What you return should match the data word for word, minus the images.

Stored data
== Segment start ==

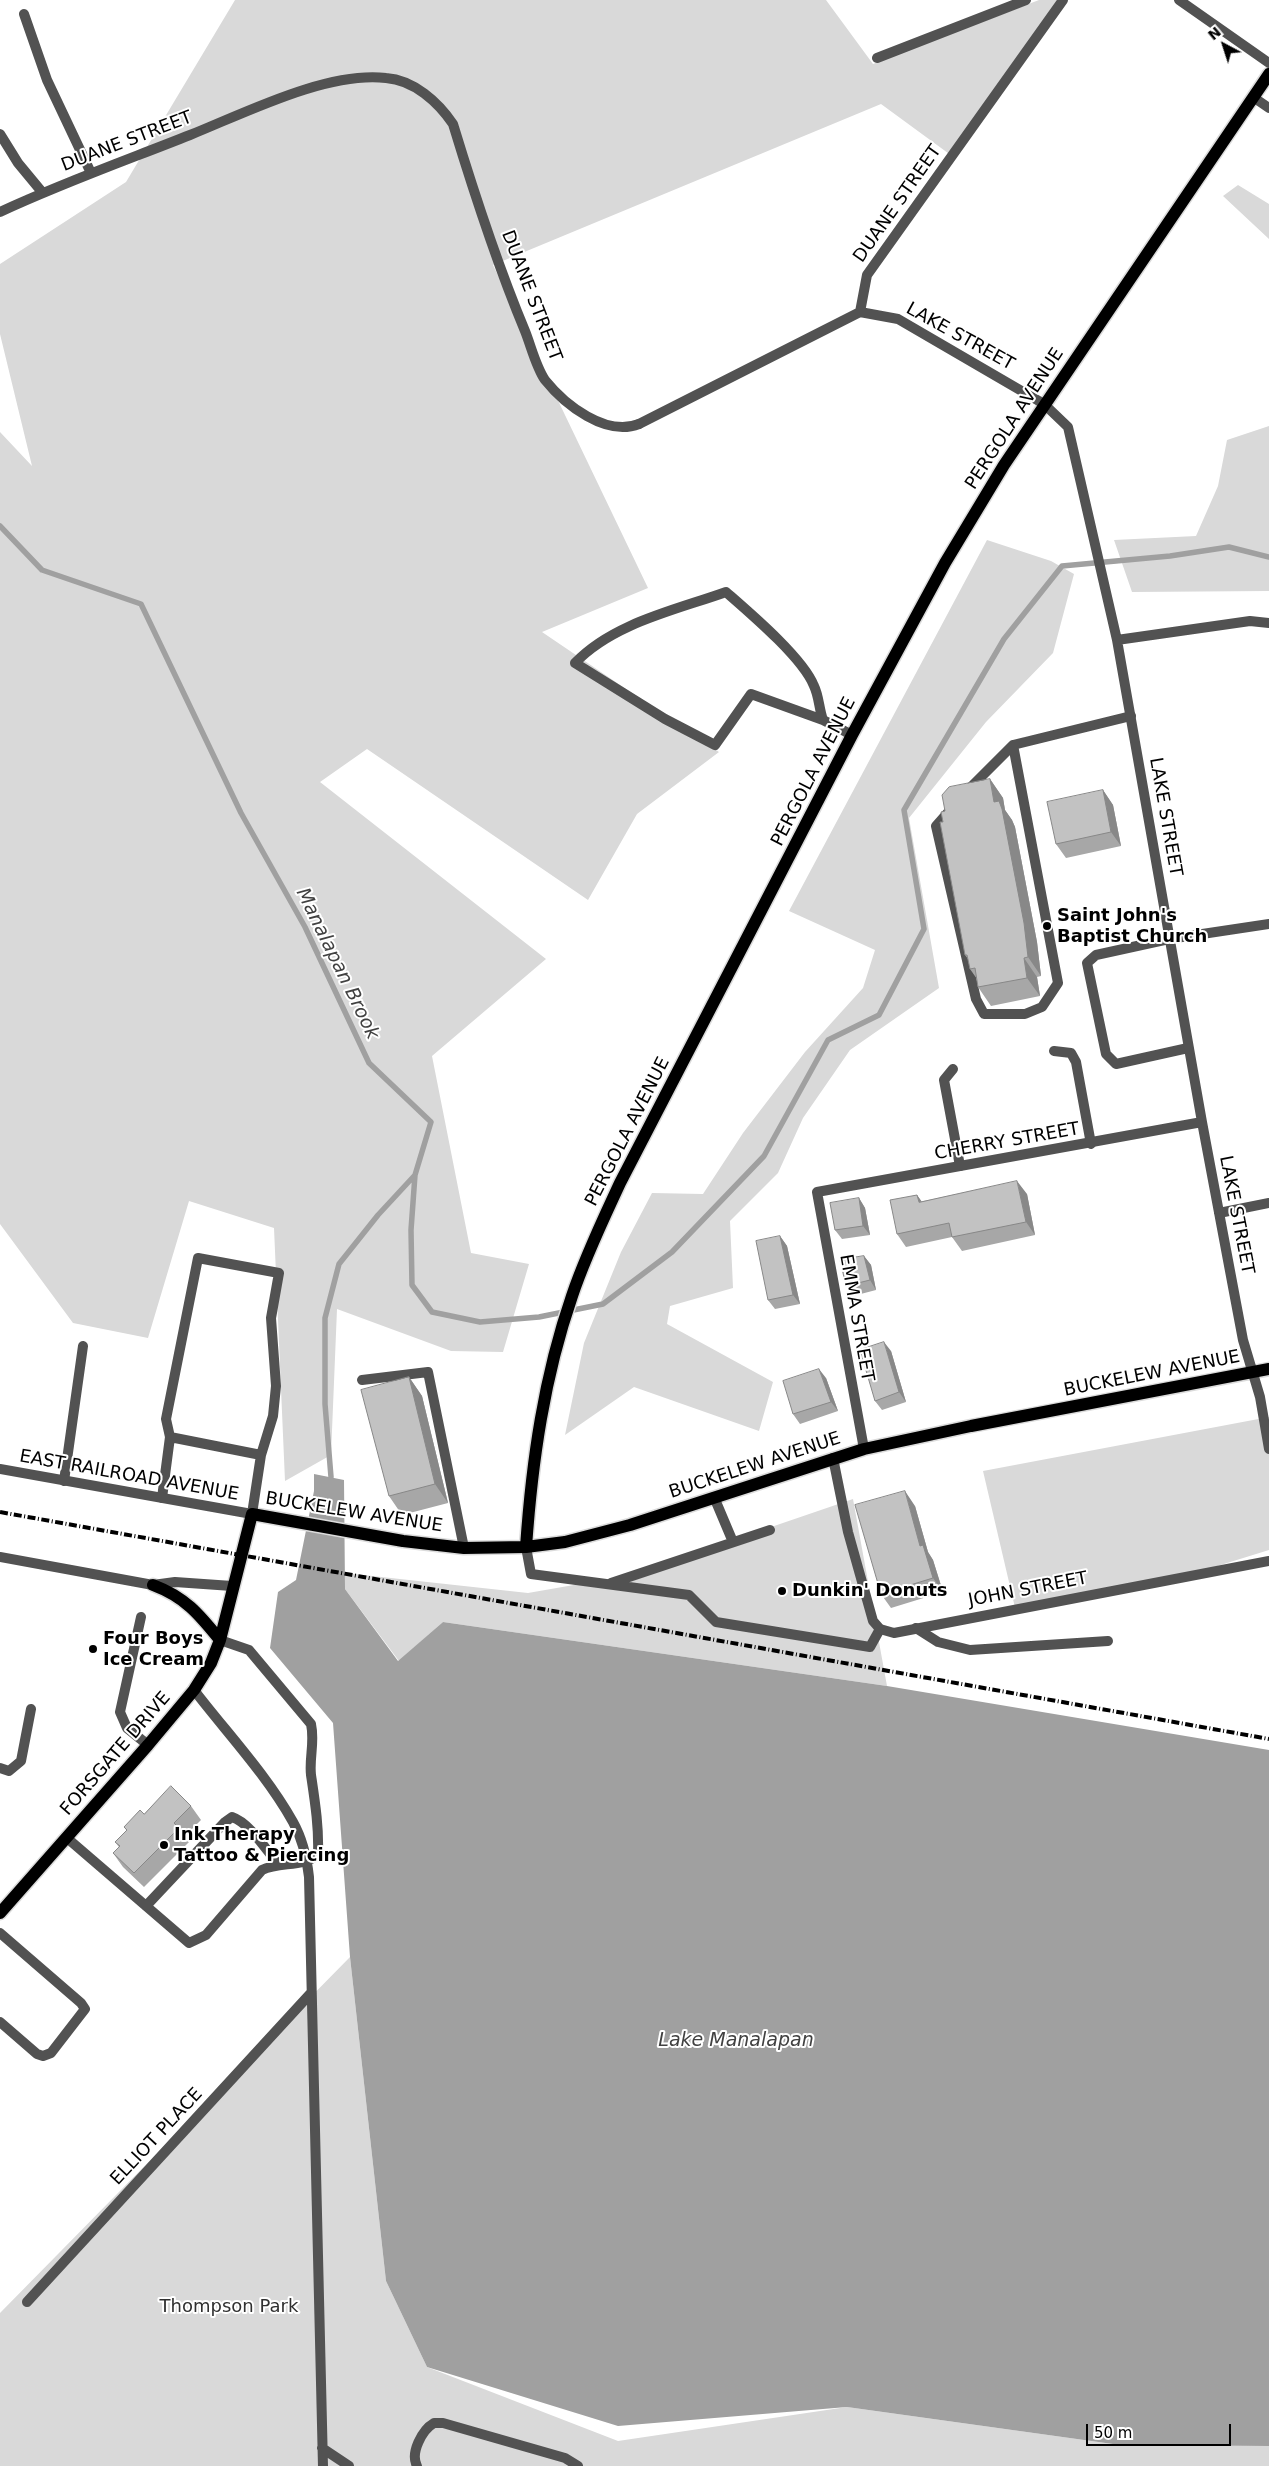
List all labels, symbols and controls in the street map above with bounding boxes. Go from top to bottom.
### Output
north arrow [1199,20,1249,70]
text: N [1205,24,1224,43]
street label: DUANE STREET [58,107,196,177]
street label: DUANE STREET [849,141,947,267]
street label: DUANE STREET [496,227,566,365]
street label: LAKE STREET [902,298,1018,376]
street label: PERGOLA AVENUE [961,344,1069,494]
street label: PERGOLA AVENUE [767,694,861,850]
street label: LAKE STREET [1144,756,1186,878]
water label: Manalapan Brook [290,885,384,1043]
place label: Saint John's Baptist Church [1057,905,1207,948]
marker: Saint John's Baptist Church [1041,920,1053,932]
street label: PERGOLA AVENUE [581,1054,675,1210]
street label: CHERRY STREET [933,1119,1081,1165]
street label: LAKE STREET [1214,1154,1258,1276]
street label: EMMA STREET [834,1253,878,1383]
street label: BUCKELEW AVENUE [1062,1346,1242,1402]
street label: BUCKELEW AVENUE [667,1428,843,1504]
street label: EAST RAILROAD AVENUE [18,1446,240,1506]
street label: BUCKELEW AVENUE [264,1488,444,1538]
street label: JOHN STREET [967,1568,1089,1612]
place label: Dunkin' Donuts [792,1580,948,1602]
marker: Dunkin' Donuts [776,1585,788,1597]
place label: Four Boys Ice Cream [103,1628,204,1670]
marker: Four Boys Ice Cream [87,1643,99,1655]
street label: FORSGATE DRIVE [56,1688,176,1820]
place label: Ink Therapy Tattoo & Piercing [174,1824,349,1866]
marker: Ink Therapy Tattoo & Piercing [158,1839,170,1851]
water label: Lake Manalapan [658,2030,814,2052]
street label: ELLIOT PLACE [107,2084,207,2190]
park label: Thompson Park [160,2296,298,2318]
scale bar [1089,2414,1234,2446]
text: 50 m [1094,2424,1132,2442]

== Segment end ==

▶ [Answer below]:
List all labels, symbols and controls in the street map above with bounding boxes. Go from top to bottom.
### Output
north arrow [1199,20,1249,70]
text: N [1205,24,1224,43]
street label: DUANE STREET [58,107,196,177]
street label: DUANE STREET [849,141,947,267]
street label: DUANE STREET [496,227,566,365]
street label: LAKE STREET [902,298,1018,376]
street label: PERGOLA AVENUE [961,344,1069,494]
street label: PERGOLA AVENUE [767,694,861,850]
street label: LAKE STREET [1144,756,1186,878]
water label: Manalapan Brook [290,885,384,1043]
place label: Saint John's Baptist Church [1057,905,1207,948]
marker: Saint John's Baptist Church [1041,920,1053,932]
street label: PERGOLA AVENUE [581,1054,675,1210]
street label: CHERRY STREET [933,1119,1081,1165]
street label: LAKE STREET [1214,1154,1258,1276]
street label: EMMA STREET [834,1253,878,1383]
street label: BUCKELEW AVENUE [1062,1346,1242,1402]
street label: BUCKELEW AVENUE [667,1428,843,1504]
street label: EAST RAILROAD AVENUE [18,1446,240,1506]
street label: BUCKELEW AVENUE [264,1488,444,1538]
street label: JOHN STREET [967,1568,1089,1612]
place label: Dunkin' Donuts [792,1580,948,1602]
marker: Dunkin' Donuts [776,1585,788,1597]
place label: Four Boys Ice Cream [103,1628,204,1670]
marker: Four Boys Ice Cream [87,1643,99,1655]
street label: FORSGATE DRIVE [56,1688,176,1820]
place label: Ink Therapy Tattoo & Piercing [174,1824,349,1866]
marker: Ink Therapy Tattoo & Piercing [158,1839,170,1851]
water label: Lake Manalapan [658,2030,814,2052]
street label: ELLIOT PLACE [107,2084,207,2190]
park label: Thompson Park [160,2296,298,2318]
scale bar [1089,2414,1234,2446]
text: 50 m [1094,2424,1132,2442]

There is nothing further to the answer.